Philippine democracy stays in family

14 Jul, 2004

From the time she cast her first ballot in the 1960s, retired teacher Editha Rimando can only remember one family being in control of her tobacco-growing province in the northern Philippines.
As the dust settles from May's national elections, the names of those who won the most powerful posts in La Union province still have a familiar ring: Victor Ortega, governor; his brother Manuel, congressman; Victor's wife Mary Jane, mayor of provincial capital San Fernando.
The list goes on through virtually every elective position down to local councillor.
"As long as I can remember the Ortegas have lorded over La Union," Rimando told Reuters. "When I first voted in the Sixties, they were already our politicians."
After all the raucous campaigning and tall promises of the elections that returned Gloria Macapagal Arroyo to the presidency, most Filipinos are back to a familiar reality with leaders from political clans that have been around for decades.
More than half of about 2,000 local officials - governors, congressmen and mayors - come from established political families, said Gladstone Cuarteros, a research associate at Manila's Institute for Popular Democracy.

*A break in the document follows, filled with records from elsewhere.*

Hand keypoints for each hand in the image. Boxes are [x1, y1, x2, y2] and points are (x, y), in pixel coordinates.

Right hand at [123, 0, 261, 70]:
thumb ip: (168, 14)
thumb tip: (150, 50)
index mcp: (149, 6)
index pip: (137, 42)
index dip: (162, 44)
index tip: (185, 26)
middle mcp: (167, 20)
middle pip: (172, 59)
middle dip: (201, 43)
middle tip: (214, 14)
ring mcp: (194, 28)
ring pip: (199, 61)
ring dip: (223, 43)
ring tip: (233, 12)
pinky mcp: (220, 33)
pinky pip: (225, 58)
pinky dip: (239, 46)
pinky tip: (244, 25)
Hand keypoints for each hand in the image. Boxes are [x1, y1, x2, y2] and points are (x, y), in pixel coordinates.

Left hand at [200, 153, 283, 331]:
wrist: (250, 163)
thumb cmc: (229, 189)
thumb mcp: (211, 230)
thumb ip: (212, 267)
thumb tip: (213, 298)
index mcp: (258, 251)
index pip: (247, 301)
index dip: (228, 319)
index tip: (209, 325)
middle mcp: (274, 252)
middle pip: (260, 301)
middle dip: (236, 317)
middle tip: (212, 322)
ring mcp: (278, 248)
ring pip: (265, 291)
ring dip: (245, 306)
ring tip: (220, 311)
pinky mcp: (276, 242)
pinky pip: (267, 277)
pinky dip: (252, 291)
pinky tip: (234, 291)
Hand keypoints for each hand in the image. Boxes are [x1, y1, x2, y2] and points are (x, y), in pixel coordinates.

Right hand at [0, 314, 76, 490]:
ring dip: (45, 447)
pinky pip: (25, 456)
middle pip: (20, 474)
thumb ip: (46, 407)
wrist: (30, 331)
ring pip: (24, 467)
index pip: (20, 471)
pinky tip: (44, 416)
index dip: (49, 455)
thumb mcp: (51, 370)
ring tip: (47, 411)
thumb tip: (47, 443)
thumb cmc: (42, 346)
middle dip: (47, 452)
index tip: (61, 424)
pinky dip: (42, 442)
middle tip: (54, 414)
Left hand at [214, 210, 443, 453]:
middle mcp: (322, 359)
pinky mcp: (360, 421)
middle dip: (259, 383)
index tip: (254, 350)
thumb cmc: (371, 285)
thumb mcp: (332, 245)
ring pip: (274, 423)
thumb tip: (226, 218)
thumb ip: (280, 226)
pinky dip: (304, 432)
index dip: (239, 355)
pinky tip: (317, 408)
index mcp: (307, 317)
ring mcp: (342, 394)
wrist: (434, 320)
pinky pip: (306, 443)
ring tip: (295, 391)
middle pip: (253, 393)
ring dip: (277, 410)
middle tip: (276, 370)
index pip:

And most of them, about 75 percent, won overwhelmingly against challengers in the May 10 local elections, tightening the families' control. They began a fresh three-year term on June 30.
"Our political system is based on patronage," Cuarteros said. "Local political elites control domestic economies because there's a thin boundary between what is public funds and private money."
A weak party system and pork barrel hand-outs to local leaders have helped entrench the power of family dynasties, with important consequences for national development.
Critics say families are more interested in consolidating their grip over home provinces that in promoting reforms to revive weak foreign investment or improve the lot of the 40 percent of Filipinos living in dire poverty.
The record of the last Congress seems to support such criticism. It passed a record low 76 laws from 2001 to 2004 and left legislation aimed at plugging the country's huge budget deficit on the shelf.
The political buzz since the election has been about plans to change to a parliamentary system from the US-style presidential one, aiming to strengthen parties and reduce gridlock.
But powerful families are unlikely to support a system that threatens their interests. They usually justify their remarkable success by pointing out that they were elected in free polls.
"We have to be clear on the definition of dynasty," Francisco Ortega III, a 37-year-old elected city councillor, told Reuters at the family's beachside property.
"Dynasty is to me is power handed down to a member of your family without the benefit of election. We present ourselves to the people and the people have choices and it so happens that every election the people choose us."
Francisco's great grandfather, Joaquin, was the first to gain public office when the American colonial administration appointed him civil governor of La Union in August 1901.
Six months later, he was elected into office.
His two sons followed his footsteps, one of them serving as a six-term congressman until Congress was abolished by martial law in 1972 under dictator Ferdinand Marcos. Joaquin's grandsons are now in power as governor and congressman.
Cuarteros said clans have a huge advantage at election time due to their name recognition, a monopoly on providing roads and bridges, and a backward electoral system that "requires people to vote for personalities, not programmes or platforms".
With cheating rampant, it also comes in handy if your family controls the means of violence. Private armies are common.
Unlike other families, the Ortegas have stayed away from local business and concentrated only on politics, banking on the power of the family name.
"Teamwork is our secret weapon," said Francisco.
There are signs, albeit patchy, that things are starting to change.
In a stunning upset, a female radio announcer won the race for governor of Isabela in the northern Philippines, breaking the Dy family's 30-year-old grip on power there. Nicanor Felix, who had run Cainta municipality near Manila as his personal fiefdom for nearly six decades, lost the mayor's job to an upstart television news reporter.
"Old politicians are fading away," said Ramon Casiple, executive director of the Institute for Political and Electoral Reform. "A household name no longer guarantees poll victory. Dynasties are no longer invincible."
To turn the trickle of surprises into a tide, however, will likely require the modernisation of an electoral process that has proved wide open to abuse.
It took up to six weeks for the winners of May's elections to be announced as each hand-written ballot was painstakingly counted and collated, leaving ample scope for vote-padding and other forms of cheating.
"The more you get the process out of the hands of people, the more difficult to intervene," said Casiple. "Faster counting lessens cheating in elections."